Wednesday, June 17, 2009

Wednesday

On the third day I arrive just as class is starting and have to sit in the back. In the back there is whispered mutiny as Amine whizzes through new material for the first half hour. I don't say anything--just trying to keep one eye on the board and one in the book to see what he's just repeating from the book and what I'm not going to find anywhere else. I'm frustrated and it is somewhat satisfying to hear the mild explatives from the row behind me. Eventually Amine gets to two class examples, and using a similar problem in the book as a guide for the steps, I correctly complete the two problems.

Amine circulates and makes it to my back corner of the room. He says, "Good job!" and moves on. I don't say anything, but I put that "Good Job" in my back pocket to spend on the homework.

Funny, I don't FEEL 40 (turning 41 in less than a month) in the class. I feel at times confused, hopeful, relived, satisfied, and angry (I'm an emotional girl), but I don't feel two decades older than the other students (or Amine for that matter). Only when I walk into the classroom and walk out of it do I have a flash of self-consciousness. I wonder where the fitness center is and if I'll EVER have time to exercise. And I remember why I took up drinking coffee in college even though it didn't taste all that great--8 am classes and EVERYONE else drinking the stuff. It's a potent mix.

So after Calculus is Matrices again--and there's a long break again--Amine lets us out early again and since the two classrooms are so close--opposite sides of the same floor in the same building--that leaves me with time to kill again.

I text Chris. Then the compassionate service coordinator calls and I help her get a telephone number. I do more paper blogging.

The instructor, gosh, what's his name . . . Allan. Allan from Scranton. Anyway, Allan looks and sounds for all the world like a younger version of my youngest brother, Alex. This is Alex, maybe 10 years ago, a little more shy--with a trim blond mustache. He wears the button-down plaid shirts that you can find everywhere now. Chris has some for his job and Max wears some to school. So Allan arrives and starts writing notes on the board before class begins. He paces. Writes some more.

A boy arrives and sits down directly next to me. He has no book and no notebook. What he has is the crossword puzzle page of USA Today. A pretty blond girl sits down next to him on his other side. He smells, predictably, of Coffee, but not cigarettes. Throughout the entire class he works the crossword puzzle, takes no notes, but participates completely in the dialogue of the class.

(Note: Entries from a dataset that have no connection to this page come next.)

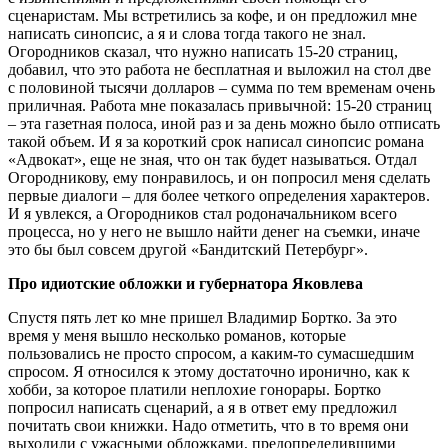
сценаристам. Мы встретились за кофе, и он предложил мне
написать синопсис, а я и слова тогда такого не знал.
Огородников сказал, что нужно написать 15-20 страниц,
добавил, что это работа не бесплатная и выложил на стол две
с половиной тысячи долларов – сумма по тем временам очень
приличная. Работа мне показалась привычной: 15-20 страниц
– эта газетная полоса, иной раз и за день можно было отписать
такой объем. И я за короткий срок написал синопсис романа
«Адвокат», еще не зная, что он так будет называться. Отдал
Огородникову, ему понравилось, и он попросил меня сделать
первые диалоги – для более четкого определения характеров.
И я увлекся, а Огородников стал родоначальником всего
процесса, но у него не вышло найти денег на съемки, иначе
это бы был совсем другой «Бандитский Петербург».
Про идиотские обложки и губернатора Яковлева
Спустя пять лет ко мне пришел Владимир Бортко. За это
время у меня вышло несколько романов, которые
пользовались не просто спросом, а каким-то сумасшедшим
спросом. Я относился к этому достаточно иронично, как к
хобби, за которое платили неплохие гонорары. Бортко
попросил написать сценарий, а я в ответ ему предложил
почитать свои книжки. Надо отметить, что в то время они
выходили с ужасными обложками, предопределившими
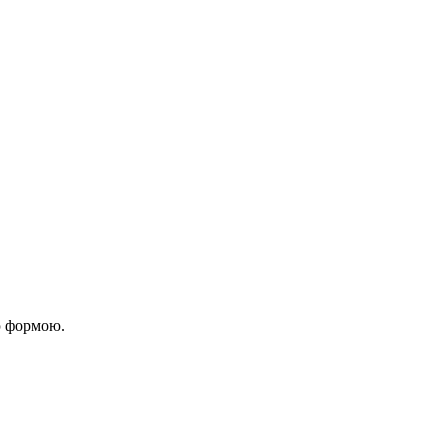
ю формою.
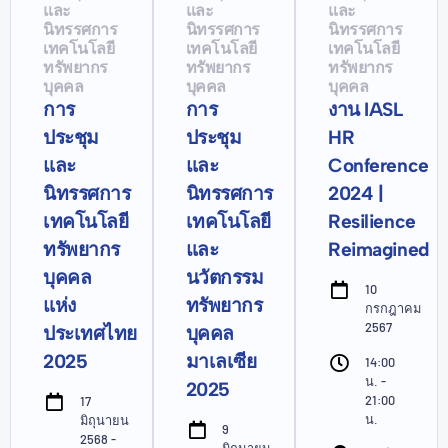
และ
และ
และ
นิทรรศการ
นิทรรศการ
นิทรรศการ
เทคโนโลยี
เทคโนโลยี
เทคโนโลยี
ทรัพยากร
ทรัพยากร
ทรัพยากร
บุคคล
บุคคล
บุคคล
การ
การ
งาน IASL
ประชุม
ประชุม
HR
และ
และ
Conference
นิทรรศการ
นิทรรศการ
2024 |
เทคโนโลยี
เทคโนโลยี
Resilience
ทรัพยากร
และ
Reimagined
บุคคล
นวัตกรรม
10
แห่ง
ทรัพยากร
กรกฎาคม
2567
ประเทศไทย
บุคคล
2025
มาเลเซีย
14:00
น. -
2025
21:00
17
น.
มิถุนายน
9
2568 -
มิถุนายน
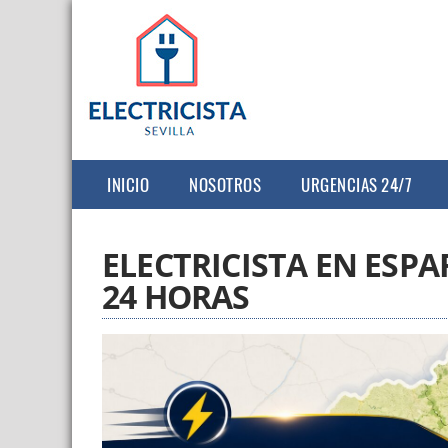
INICIO
NOSOTROS
URGENCIAS 24/7
ELECTRICISTA EN ESPA
24 HORAS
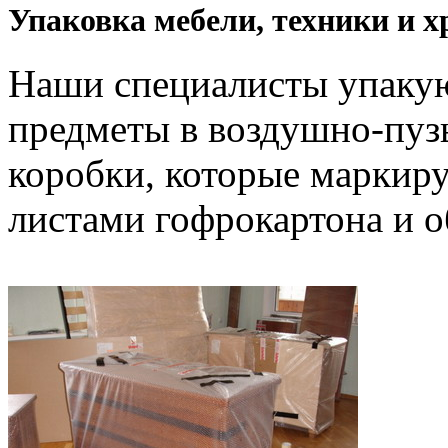
Упаковка мебели, техники и х
Наши специалисты упакую
предметы в воздушно-пузы
коробки, которые маркир
листами гофрокартона и о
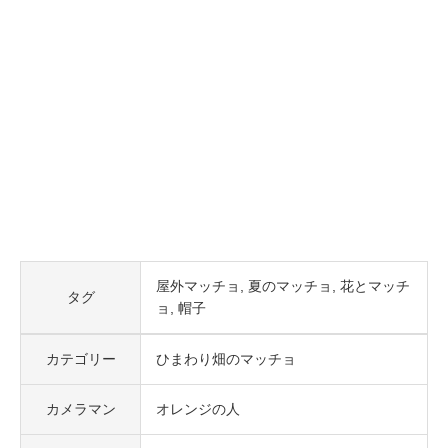
屋外マッチョ
夏のマッチョ
花とマッチ
タグ
ョ
帽子
カテゴリー
ひまわり畑のマッチョ
カメラマン
オレンジの人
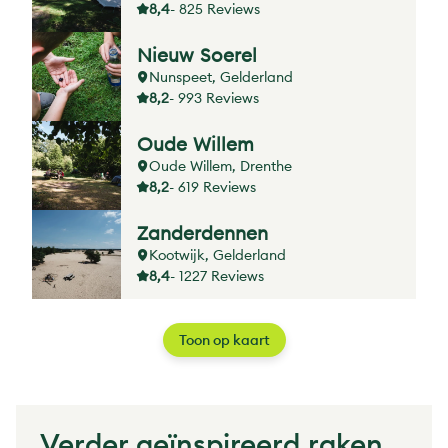
8,4
- 825 Reviews
Nieuw Soerel
Nunspeet, Gelderland
8,2
- 993 Reviews
Oude Willem
Oude Willem, Drenthe
8,2
- 619 Reviews
Zanderdennen
Kootwijk, Gelderland
8,4
- 1227 Reviews
Toon op kaart
Verder geïnspireerd raken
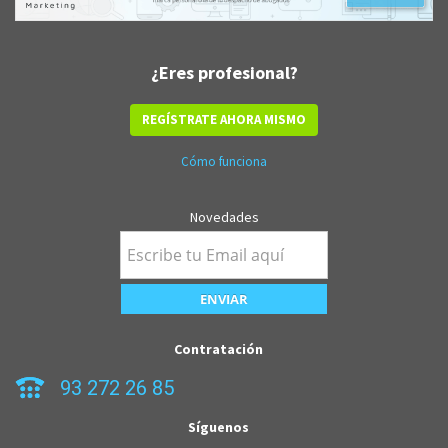
¿Eres profesional?
REGÍSTRATE AHORA MISMO
Cómo funciona
Novedades
Contratación
93 272 26 85
Síguenos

One thing I notice, if it's possible to draw distinctions at this point, is that the Matrices class--either in temperament or in class size--is much more involved. When Allan asks a question, he usually gets more than one response. When we're confused, we don't sit and stew (oh we do, back in Calculus, we stew), but we raise our hand and ask for clarification.

I think the class size is a large part of it. Also, I think the students in Matrices/Linear Algebra are there mostly for their major and Calculus I--well, at Penn State, it would see that most of the undergrads have to take Calculus I.

By the end of today's class it dawns on me that I probably have this backwards. Matrices/Linear Algebra is going to be do-able. It's Calculus I that will be the proving ground. This is, frankly, a bitter pill for me to swallow. A big FAT slice of humble pie. I took Calculus in highschool and got an A. I took it as a freshman at OWU and hardly tried--and got a B. (I took Statistics, too, put more effort into it, got an A). It is TIME that has stripped away the ease of the class for me. What trips me up over and over with the problems is NOT the material in the book or the material from the lecture but the assumed knowledge of algebra II/trig behind it. I forget for a moment what 3^-1 means. I figure it out, but I am not SURE I really have it. I sit there with my pencil hovering over my paper, not wanting to write it incorrectly. Amine shows up at my elbow and I tentively write my guess. He says, "That's right," approvingly and I am so reassured.

But it frightens me--the moth-eaten holes in my memory of how to do math--and I know if there are too many holes, that I'm in big trouble.

I walk back to the law office this morning feeling uneasy. I have a LOT of calculus due the next morning and new Matrices assigned and new EdPsych assigned and I've had the work due for my next Grammar (work) assignment for five days now and still haven't even printed it out to look at it. I think it's due Monday.

I get home by 4pm and I work on Calculus until it's time to go out to eat with Gaye's sister and brother-in-law. When we get home from dinner (a very nice dinner at Mad Mex with the relatives) I work on the rest of Calculus for another three hours. Then we go to bed. I don't touch the Matrices or EdPych stuff. My brain is fried.

I go to bed anxious. 2 mg of lorazepam and I still take 45 minutes to fall asleep.